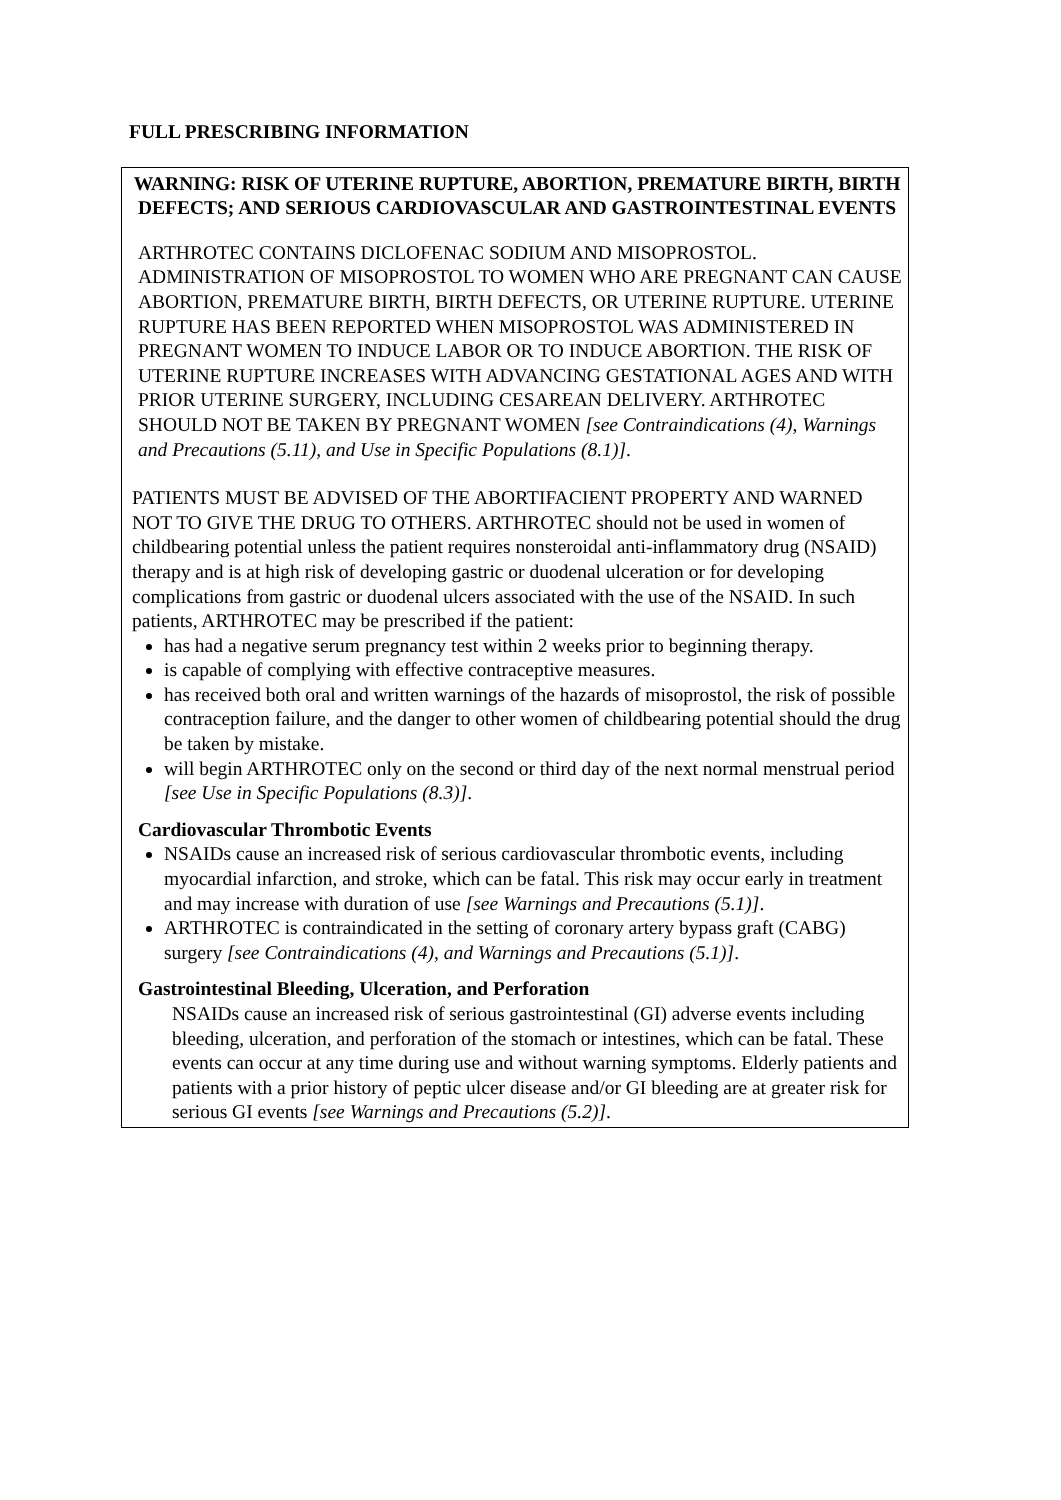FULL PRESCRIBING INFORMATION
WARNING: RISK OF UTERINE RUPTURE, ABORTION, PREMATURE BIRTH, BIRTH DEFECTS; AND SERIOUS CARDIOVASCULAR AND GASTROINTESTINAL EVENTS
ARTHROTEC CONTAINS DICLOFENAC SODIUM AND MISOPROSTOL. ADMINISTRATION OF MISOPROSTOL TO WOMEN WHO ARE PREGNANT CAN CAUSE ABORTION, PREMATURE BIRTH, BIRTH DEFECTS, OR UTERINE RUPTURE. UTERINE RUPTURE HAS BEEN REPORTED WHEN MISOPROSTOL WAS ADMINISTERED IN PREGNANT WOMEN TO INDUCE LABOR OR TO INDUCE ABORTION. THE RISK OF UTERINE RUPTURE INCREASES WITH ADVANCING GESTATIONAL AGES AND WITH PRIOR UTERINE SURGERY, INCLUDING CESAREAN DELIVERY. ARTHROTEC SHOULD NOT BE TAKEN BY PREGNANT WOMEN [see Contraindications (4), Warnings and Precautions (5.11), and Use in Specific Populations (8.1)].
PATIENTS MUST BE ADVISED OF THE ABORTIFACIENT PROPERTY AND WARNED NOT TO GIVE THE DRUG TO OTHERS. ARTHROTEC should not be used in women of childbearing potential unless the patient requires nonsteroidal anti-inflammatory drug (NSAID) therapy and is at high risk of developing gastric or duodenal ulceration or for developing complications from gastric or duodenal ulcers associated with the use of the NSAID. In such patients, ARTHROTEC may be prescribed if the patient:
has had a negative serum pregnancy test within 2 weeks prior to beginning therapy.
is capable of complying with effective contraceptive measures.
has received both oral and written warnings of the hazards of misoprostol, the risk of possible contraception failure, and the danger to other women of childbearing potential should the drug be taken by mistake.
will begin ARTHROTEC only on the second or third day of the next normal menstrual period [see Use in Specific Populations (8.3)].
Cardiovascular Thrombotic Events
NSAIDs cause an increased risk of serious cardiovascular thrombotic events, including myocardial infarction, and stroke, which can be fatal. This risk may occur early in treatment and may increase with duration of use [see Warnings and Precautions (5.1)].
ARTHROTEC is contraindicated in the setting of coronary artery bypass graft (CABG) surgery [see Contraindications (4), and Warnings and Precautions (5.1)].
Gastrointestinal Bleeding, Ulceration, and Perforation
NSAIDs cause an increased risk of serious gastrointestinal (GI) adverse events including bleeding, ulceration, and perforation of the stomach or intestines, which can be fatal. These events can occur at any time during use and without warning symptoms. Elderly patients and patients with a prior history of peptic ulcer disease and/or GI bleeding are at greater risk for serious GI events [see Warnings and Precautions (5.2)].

...

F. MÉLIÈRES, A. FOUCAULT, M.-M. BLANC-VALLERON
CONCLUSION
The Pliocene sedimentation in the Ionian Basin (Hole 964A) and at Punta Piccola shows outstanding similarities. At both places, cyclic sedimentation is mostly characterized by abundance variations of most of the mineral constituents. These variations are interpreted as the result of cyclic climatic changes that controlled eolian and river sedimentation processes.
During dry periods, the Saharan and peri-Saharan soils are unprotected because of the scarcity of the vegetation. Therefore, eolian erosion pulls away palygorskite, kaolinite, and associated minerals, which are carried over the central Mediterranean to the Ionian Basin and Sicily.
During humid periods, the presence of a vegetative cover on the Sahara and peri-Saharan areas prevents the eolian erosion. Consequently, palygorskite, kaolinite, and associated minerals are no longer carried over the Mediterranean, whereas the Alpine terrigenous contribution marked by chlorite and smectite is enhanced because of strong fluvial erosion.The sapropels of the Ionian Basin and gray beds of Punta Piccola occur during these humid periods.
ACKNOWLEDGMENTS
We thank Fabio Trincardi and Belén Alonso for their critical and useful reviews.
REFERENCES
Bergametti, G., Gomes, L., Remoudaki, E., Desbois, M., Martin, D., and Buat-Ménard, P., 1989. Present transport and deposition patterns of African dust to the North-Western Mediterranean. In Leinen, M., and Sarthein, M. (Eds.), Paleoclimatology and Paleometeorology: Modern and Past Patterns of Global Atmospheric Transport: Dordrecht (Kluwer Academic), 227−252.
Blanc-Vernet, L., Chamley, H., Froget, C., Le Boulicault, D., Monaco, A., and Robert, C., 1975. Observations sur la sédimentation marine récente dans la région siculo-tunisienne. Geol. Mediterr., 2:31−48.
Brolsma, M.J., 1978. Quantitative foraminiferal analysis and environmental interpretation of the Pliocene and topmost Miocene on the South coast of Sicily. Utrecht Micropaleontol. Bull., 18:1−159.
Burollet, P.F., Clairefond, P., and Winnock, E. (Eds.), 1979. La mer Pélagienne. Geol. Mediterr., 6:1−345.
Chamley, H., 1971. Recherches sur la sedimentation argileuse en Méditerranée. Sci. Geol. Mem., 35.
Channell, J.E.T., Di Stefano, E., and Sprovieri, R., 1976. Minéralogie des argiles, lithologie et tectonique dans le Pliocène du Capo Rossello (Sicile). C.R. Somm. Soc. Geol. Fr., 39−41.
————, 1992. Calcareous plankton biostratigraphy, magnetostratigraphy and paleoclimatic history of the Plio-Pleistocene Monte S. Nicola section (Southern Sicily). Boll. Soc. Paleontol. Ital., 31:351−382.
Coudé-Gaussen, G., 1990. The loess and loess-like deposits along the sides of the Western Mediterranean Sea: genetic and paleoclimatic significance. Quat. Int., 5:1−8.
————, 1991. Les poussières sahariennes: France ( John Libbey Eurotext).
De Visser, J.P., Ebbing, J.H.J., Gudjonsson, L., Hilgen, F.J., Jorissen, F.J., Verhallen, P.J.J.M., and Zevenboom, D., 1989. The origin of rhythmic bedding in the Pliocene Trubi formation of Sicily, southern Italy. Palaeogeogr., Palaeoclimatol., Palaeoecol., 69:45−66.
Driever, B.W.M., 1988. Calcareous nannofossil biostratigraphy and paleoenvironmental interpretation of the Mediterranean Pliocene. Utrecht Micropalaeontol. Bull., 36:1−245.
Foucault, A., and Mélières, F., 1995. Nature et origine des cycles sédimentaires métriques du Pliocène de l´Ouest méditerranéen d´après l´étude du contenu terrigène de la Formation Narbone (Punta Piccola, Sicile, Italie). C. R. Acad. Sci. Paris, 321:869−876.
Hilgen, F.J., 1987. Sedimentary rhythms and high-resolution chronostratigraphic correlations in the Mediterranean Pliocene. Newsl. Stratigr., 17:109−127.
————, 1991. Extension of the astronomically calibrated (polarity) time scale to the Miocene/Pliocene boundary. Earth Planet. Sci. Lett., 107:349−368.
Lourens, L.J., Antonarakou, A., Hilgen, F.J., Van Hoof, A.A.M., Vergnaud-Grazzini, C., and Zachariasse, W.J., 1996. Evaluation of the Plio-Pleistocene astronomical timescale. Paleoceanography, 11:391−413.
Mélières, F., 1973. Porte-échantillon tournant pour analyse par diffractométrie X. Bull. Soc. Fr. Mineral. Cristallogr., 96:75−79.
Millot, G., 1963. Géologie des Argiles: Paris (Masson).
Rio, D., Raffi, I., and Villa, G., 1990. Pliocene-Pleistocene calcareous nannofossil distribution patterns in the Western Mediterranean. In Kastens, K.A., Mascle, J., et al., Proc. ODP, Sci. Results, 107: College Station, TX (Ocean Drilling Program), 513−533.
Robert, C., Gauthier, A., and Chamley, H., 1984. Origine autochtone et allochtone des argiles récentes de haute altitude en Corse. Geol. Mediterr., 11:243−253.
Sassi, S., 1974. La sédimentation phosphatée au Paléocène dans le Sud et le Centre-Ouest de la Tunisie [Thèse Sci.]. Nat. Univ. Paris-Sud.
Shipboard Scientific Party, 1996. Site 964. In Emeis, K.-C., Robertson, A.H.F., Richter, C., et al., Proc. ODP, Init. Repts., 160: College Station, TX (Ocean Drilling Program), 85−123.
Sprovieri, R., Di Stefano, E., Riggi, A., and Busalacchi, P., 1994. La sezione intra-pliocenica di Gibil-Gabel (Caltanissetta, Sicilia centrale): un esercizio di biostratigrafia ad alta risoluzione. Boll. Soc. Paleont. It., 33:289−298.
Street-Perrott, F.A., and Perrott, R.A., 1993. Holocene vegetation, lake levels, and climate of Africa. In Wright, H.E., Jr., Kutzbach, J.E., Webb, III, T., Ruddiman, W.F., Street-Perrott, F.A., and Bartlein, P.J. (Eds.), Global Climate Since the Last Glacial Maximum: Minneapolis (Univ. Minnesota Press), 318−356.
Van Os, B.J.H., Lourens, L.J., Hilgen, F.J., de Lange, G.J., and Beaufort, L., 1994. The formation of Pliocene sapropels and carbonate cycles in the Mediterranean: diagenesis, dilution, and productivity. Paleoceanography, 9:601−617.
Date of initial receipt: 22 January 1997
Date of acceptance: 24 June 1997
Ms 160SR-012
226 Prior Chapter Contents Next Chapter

▶ **What this task involves**:
Keep both end lines and retype everything in the records above from the line containing "NSAIDs cause an increased risk of serious cardiovascular" through the line containing "ARTHROTEC is contraindicated", exactly, with nothing else.

▶ **Response**:
NSAIDs cause an increased risk of serious cardiovascular thrombotic events, including myocardial infarction, and stroke, which can be fatal. This risk may occur early in treatment and may increase with duration of use [see Warnings and Precautions (5.1)].
ARTHROTEC is contraindicated in the setting of coronary artery bypass graft (CABG) surgery [see Contraindications (4), and Warnings and Precautions (5.1)].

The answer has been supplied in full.